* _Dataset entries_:
################

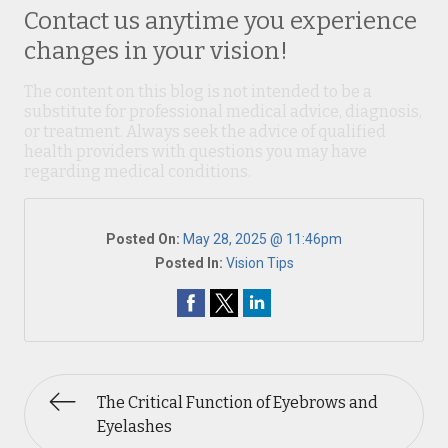
Contact us anytime you experience
changes in your vision!
The content on this blog is not intended to be a
substitute for professional medical advice, diagnosis,
or treatment. Always seek the advice of qualified
health providers with questions you may have
regarding medical conditions.
Posted On:
May 28, 2025 @ 11:46pm
Posted In:
Vision Tips
The Critical Function of Eyebrows and
Eyelashes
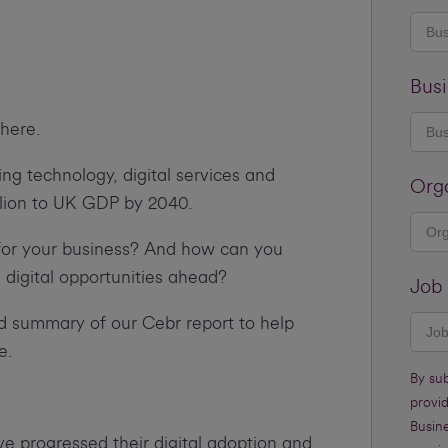
Busi
there.
ng technology, digital services and
Org
llion to UK GDP by 2040.
for your business? And how can you
 digital opportunities ahead?
Job 
d summary of our Cebr report to help
e.
By su
provi
Busine
e progressed their digital adoption and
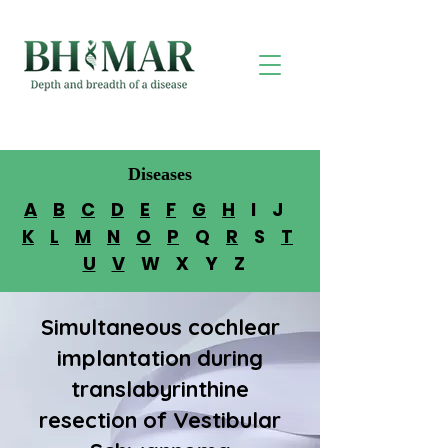
Diseases
A
B
C
D
E
F
G
H
I J
K
L
M
N
O
P
Q
R
S
T
U
V
W X Y Z
Simultaneous cochlear
implantation during
translabyrinthine
resection of Vestibular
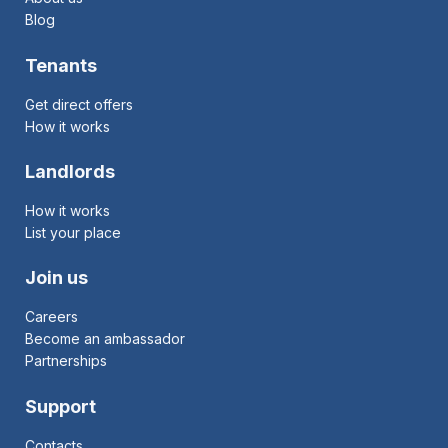
Blog
Tenants
Get direct offers
How it works
Landlords
How it works
List your place
Join us
Careers
Become an ambassador
Partnerships
Support
Contacts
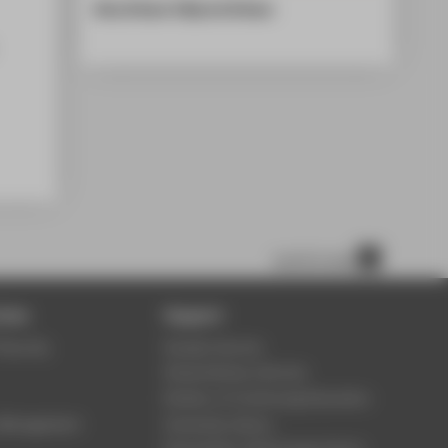
Alisa Eriksen & Øyvind Eriksen
scroll to top
ices
Support
Security
Student Service
Study Advisory Service
Division of Continuing Education
s Management
University Library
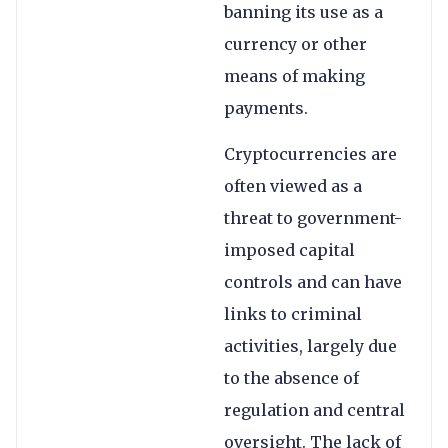
banning its use as a
currency or other
means of making
payments.
Cryptocurrencies are
often viewed as a
threat to government-
imposed capital
controls and can have
links to criminal
activities, largely due
to the absence of
regulation and central
oversight. The lack of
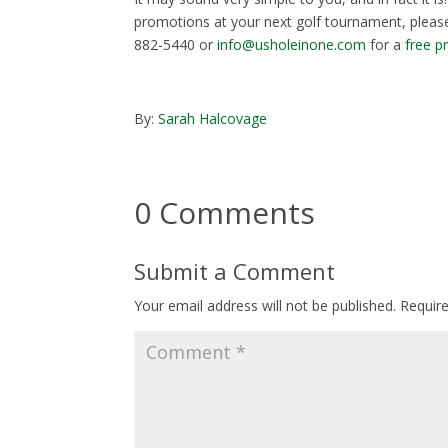
promotions at your next golf tournament, please
882-5440 or
info@usholeinone.com
for a
free p
By:
Sarah Halcovage
0 Comments
Submit a Comment
Your email address will not be published.
Requir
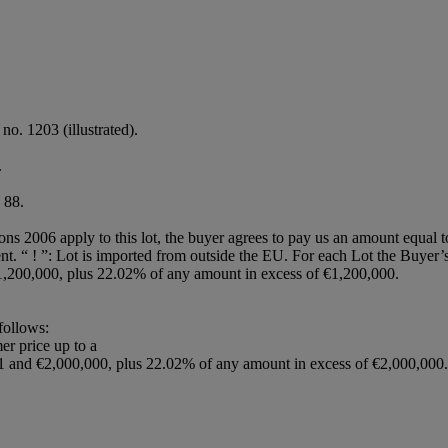
no. 1203 (illustrated).
.
 88.
ions 2006 apply to this lot, the buyer agrees to pay us an amount equal 
agent. “ ! ”: Lot is imported from outside the EU. For each Lot the Buye
,200,000, plus 22.02% of any amount in excess of €1,200,000.
 follows:
er price up to a
1 and €2,000,000, plus 22.02% of any amount in excess of €2,000,000.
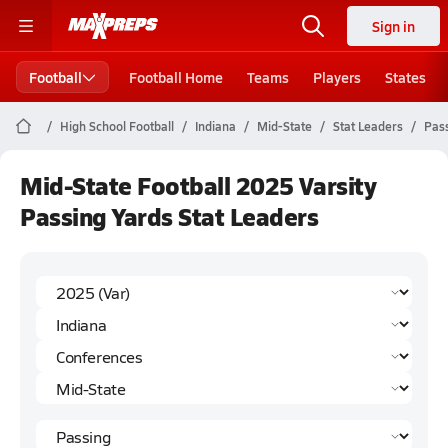
Sign in
Football
Football Home
Teams
Players
States
High School Football
Indiana
Mid-State
Stat Leaders
Pass
Mid-State Football 2025 Varsity
Passing Yards Stat Leaders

################

Turn the text read from every entry into a Markdown table with the columns Row and Line, giving each non-blank line its own numbered row. Leave the pictures out of the table.

* _Exercise solution_:
| Row | Line |
|---|---|
| 1 | Contact us anytime you experience |
| 2 | changes in your vision! |
| 3 | The content on this blog is not intended to be a |
| 4 | substitute for professional medical advice, diagnosis, |
| 5 | or treatment. Always seek the advice of qualified |
| 6 | health providers with questions you may have |
| 7 | regarding medical conditions. |
| 8 | Posted On: |
| 9 | May 28, 2025 @ 11:46pm |
| 10 | Posted In: |
| 11 | Vision Tips |
| 12 | The Critical Function of Eyebrows and |
| 13 | Eyelashes |
| 14 | Busi |
| 15 | there. |
| 16 | ng technology, digital services and |
| 17 | Org |
| 18 | llion to UK GDP by 2040. |
| 19 | for your business? And how can you |
| 20 |  digital opportunities ahead? |
| 21 | Job  |
| 22 | d summary of our Cebr report to help |
| 23 | e. |
| 24 | By su |
| 25 | provi |
| 26 | Busine |
| 27 | e progressed their digital adoption and |
| 28 | Diseases |
| 29 | A |
| 30 | B |
| 31 | C |
| 32 | D |
| 33 | E |
| 34 | F |
| 35 | G |
| 36 | H |
| 37 | I J |
| 38 | K |
| 39 | L |
| 40 | M |
| 41 | N |
| 42 | O |
| 43 | P |
| 44 | Q |
| 45 | R |
| 46 | S |
| 47 | T |
| 48 | U |
| 49 | V |
| 50 | W X Y Z |
| 51 | Simultaneous cochlear |
| 52 | implantation during |
| 53 | translabyrinthine |
| 54 | resection of Vestibular |
| 55 | Blog |
| 56 | Tenants |
| 57 | Get direct offers |
| 58 | How it works |
| 59 | Landlords |
| 60 | How it works |
| 61 | List your place |
| 62 | Join us |
| 63 | Careers |
| 64 | Become an ambassador |
| 65 | Partnerships |
| 66 | Support |
| 67 | Contacts |
| 68 | Alisa Eriksen & Øyvind Eriksen |
| 69 | scroll to top |
| 70 | ices |
| 71 | Support |
| 72 | Security |
| 73 | Student Service |
| 74 | Study Advisory Service |
| 75 | Division of Continuing Education |
| 76 | s Management |
| 77 | University Library |
| 78 | banning its use as a |
| 79 | currency or other |
| 80 | means of making |
| 81 | payments. |
| 82 | Cryptocurrencies are |
| 83 | often viewed as a |
| 84 | threat to government- |
| 85 | imposed capital |
| 86 | controls and can have |
| 87 | links to criminal |
| 88 | activities, largely due |
| 89 | to the absence of |
| 90 | regulation and central |
| 91 | oversight. The lack of |
| 92 | promotions at your next golf tournament, please |
| 93 | 882-5440 or |
| 94 | info@usholeinone.com |
| 95 | for a |
| 96 | free p |
| 97 | By: |
| 98 | Sarah Halcovage |
| 99 | 0 Comments |
| 100 | Submit a Comment |
| 101 | Your email address will not be published. |
| 102 | Requir |
| 103 | no. 1203 (illustrated). |
| 104 | . |
| 105 |  88. |
| 106 | ions 2006 apply to this lot, the buyer agrees to pay us an amount equal  |
| 107 | agent. “ ! ”: Lot is imported from outside the EU. For each Lot the Buye |
| 108 | ,200,000, plus 22.02% of any amount in excess of €1,200,000. |
| 109 |  follows: |
| 110 | er price up to a |
| 111 | 1 and €2,000,000, plus 22.02% of any amount in excess of €2,000,000. |
| 112 | Sign in |
| 113 | Football |
| 114 | Football Home |
| 115 | Teams |
| 116 | Players |
| 117 | States |
| 118 | High School Football |
| 119 | Indiana |
| 120 | Mid-State |
| 121 | Stat Leaders |
| 122 | Pass |
| 123 | Mid-State Football 2025 Varsity |
| 124 | Passing Yards Stat Leaders |